Abraham Lincoln va au théâtre

CRITIQUE.
[ Scène ]

★★★ ½

 

Par les temps qui courent, une curiosité. Une énigme théâtrale. Intentionnellement déjanté. Énigmatique. Toutes narrations ou le manque de narration dans le désordre. Tous les excès sont permis. Une pièce dans tous ses états qui se permet mille et une variations. Déséquilibre.

Univers

distinctement

parallèles

texte
Élie CASTIEL

Larry Tremblay ou l’excès dans l’écriture. Une imagination sans bornes qui, le temps de cet essai expérimental, joue avec la forme, les codes de la mise en scène, les allusions à divers sujets (La bohème de Puccini, Laurel et Hardy, Al Pacino… et qui ou quoi d’autre).

Pour les uns, débile. Pour les autres, un coup de génie. Pour mettre un peu d’ordre dans tout cela, des comédiens survoltés, totalement convaincus par la proposition. Prêts à tout pour se laisser guider par l’imaginaire de Catherine Vidal, totalement absorbé par le texte de Tremblay.

Une question de contrôle.
Crédit : Yves Renaud

Une scénographie des plus brillantes (bien que pas innovante). Le miroir sur fond de scène renvoit aux spectateurs assis au balcon. Une véritable déconstruction de la célèbre « mise en abyme », cette fois-ci théâtrale. Entre le projet et l’auditoire, une complicité qui s’établit sans peine.

En 2008, à Espace Go, ils étaient trois comédiens. Dans la version-TNM, ils sont quatre. Luc Bourgeois (Laurel, le mince), Manly Soleymanlou (Hardy, le gros), Bruno Marcil (Lincoln) et une sorte d’alter ego de lui-même, mais rendu afro-canadien, Didier Lucien – un autre Abraham L. qui se bat contre vents et marées et, faut-il l’admettre, vole la vedette en peu de temps.

Un échange totalement déconstruit.
Crédit : Yves Renaud

Entre le comique vaudeville, la farce impudique, le mélodrame burlesque, cette entreprise de déconstruction se digère assez bien ou le contraire, selon votre tempérament. Pourtant, à chaque univers créé, sa propre logique.

Lignes extraites.
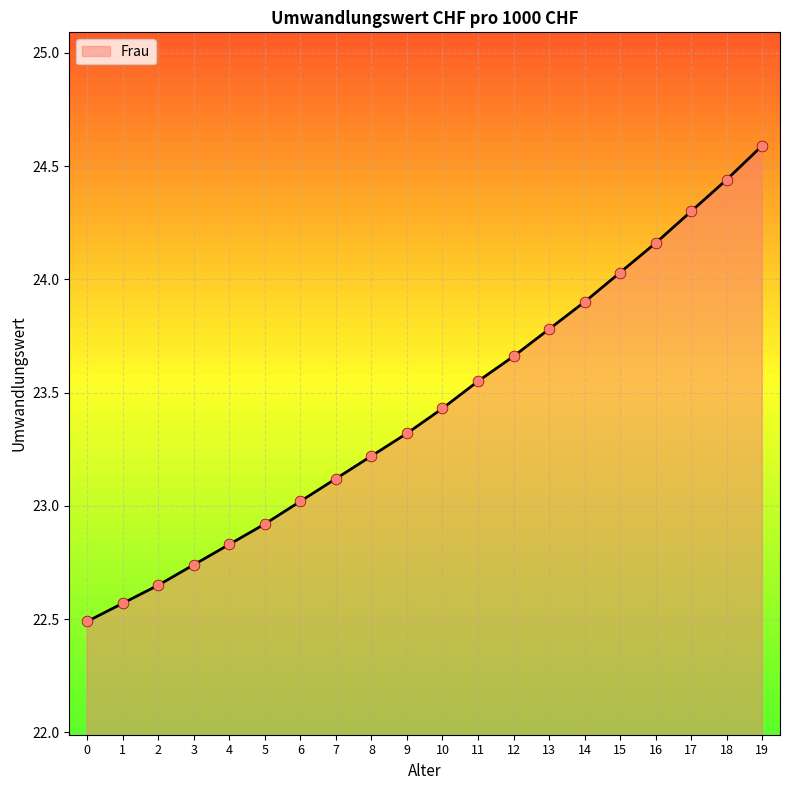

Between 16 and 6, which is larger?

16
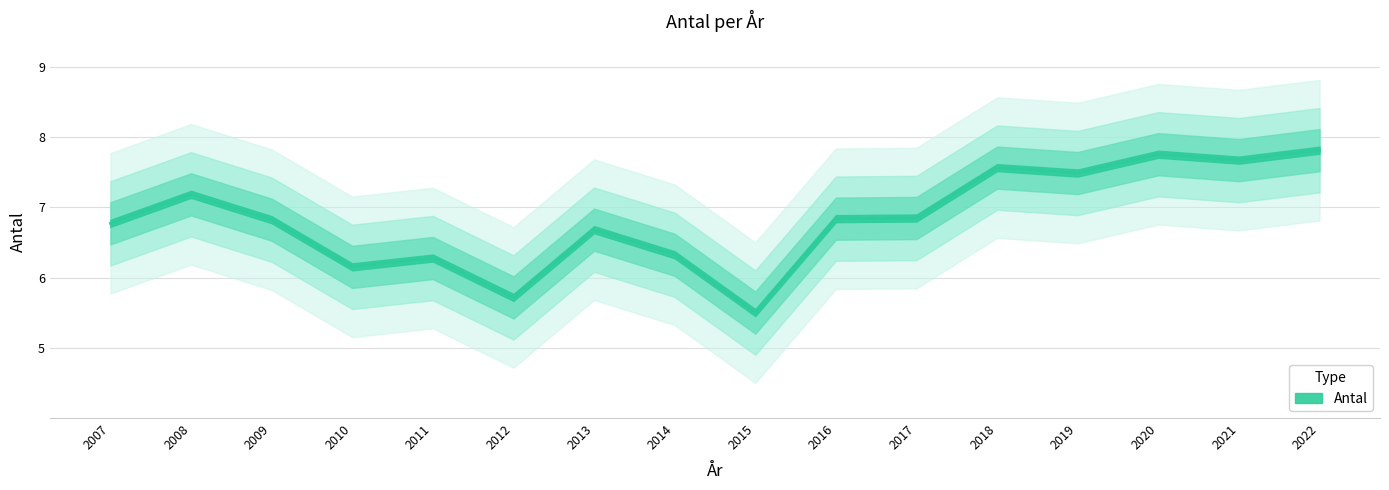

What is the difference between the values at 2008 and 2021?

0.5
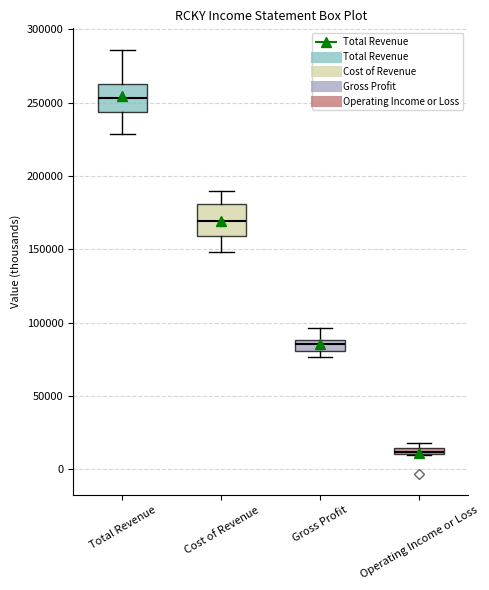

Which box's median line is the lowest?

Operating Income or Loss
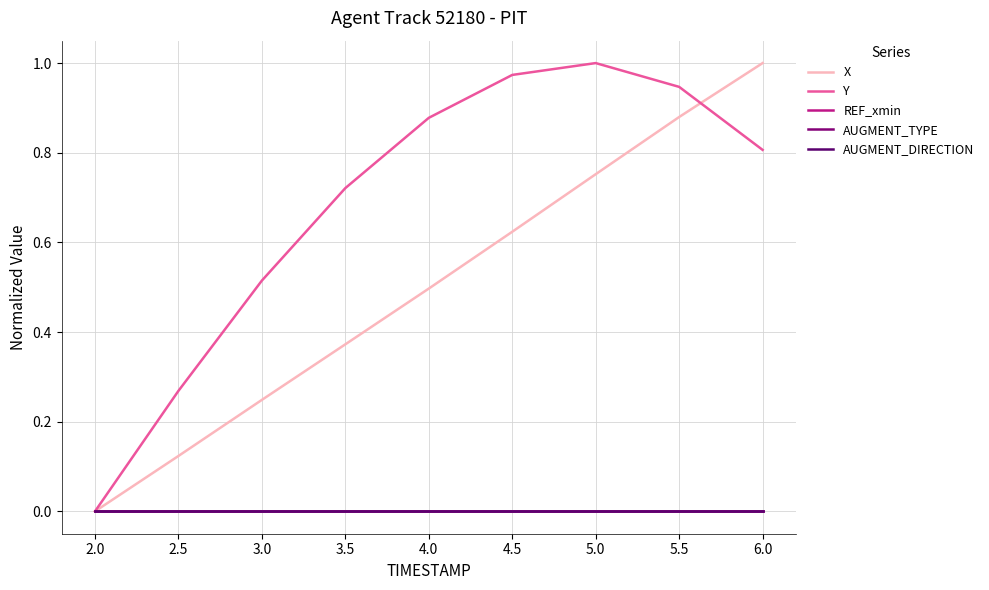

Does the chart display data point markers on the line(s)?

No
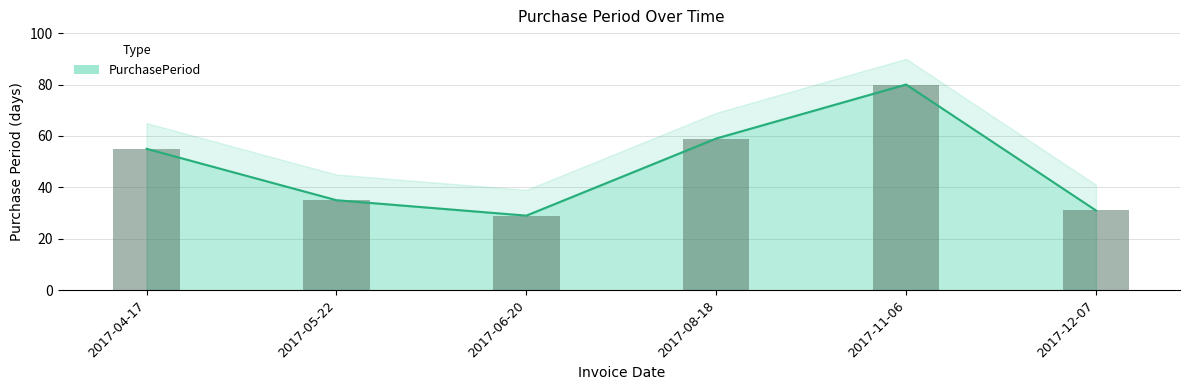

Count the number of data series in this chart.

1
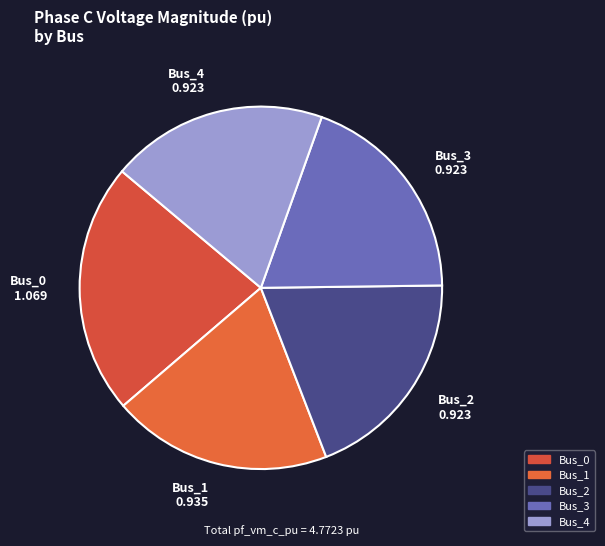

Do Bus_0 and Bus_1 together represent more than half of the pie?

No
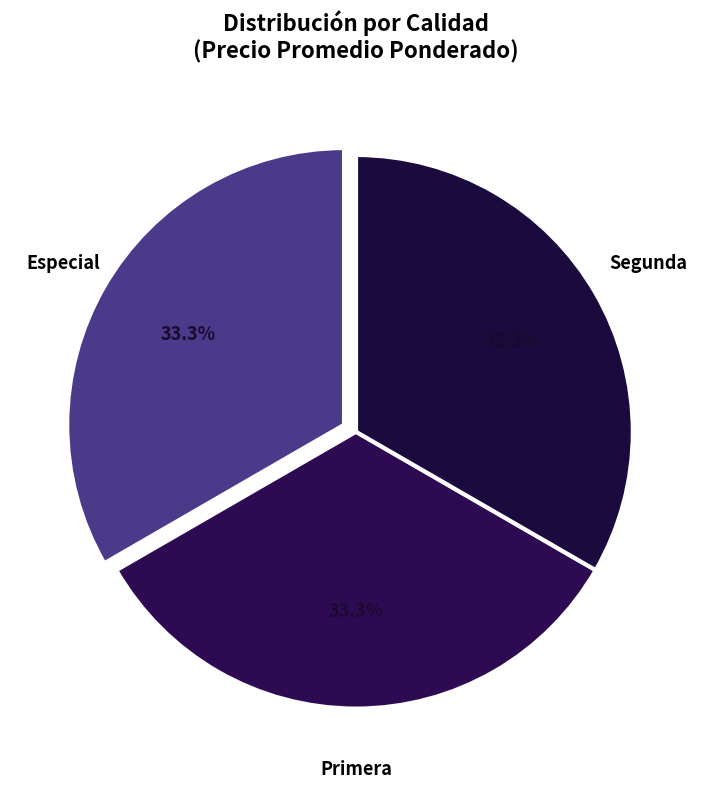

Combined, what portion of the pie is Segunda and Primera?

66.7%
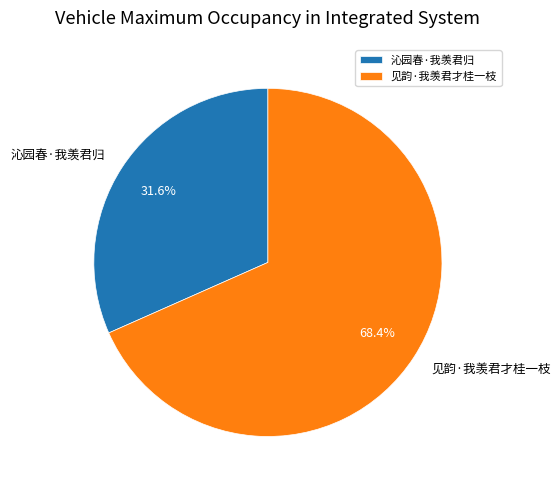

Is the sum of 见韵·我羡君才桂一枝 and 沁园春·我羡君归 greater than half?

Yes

Tâches à accomplir.
(a) Répondez à ces questions à partir de l'extrait choisi :
(i) En quelle année et dans quel lieu la pièce était-elle jouée par trois comédiens ?
(ii) Quel comédien tient le rôle de Hardy ?
(iii) Vers qui le miroir en fond de scène renvoie-t-il ?
(b) D'après l'extrait choisi, qu'est-ce qui met un peu d'ordre dans une pièce que les uns trouvent débile et les autres géniale ?

Solutions par tâche.
(a)
(i) En 2008, à Espace Go.
(ii) Manly Soleymanlou.
(iii) Vers les spectateurs assis au balcon.

(b) Ce sont des comédiens survoltés, totalement convaincus par la proposition. Ils sont prêts à tout pour se laisser guider par l'imaginaire de Catherine Vidal, lui-même totalement absorbé par le texte de Tremblay.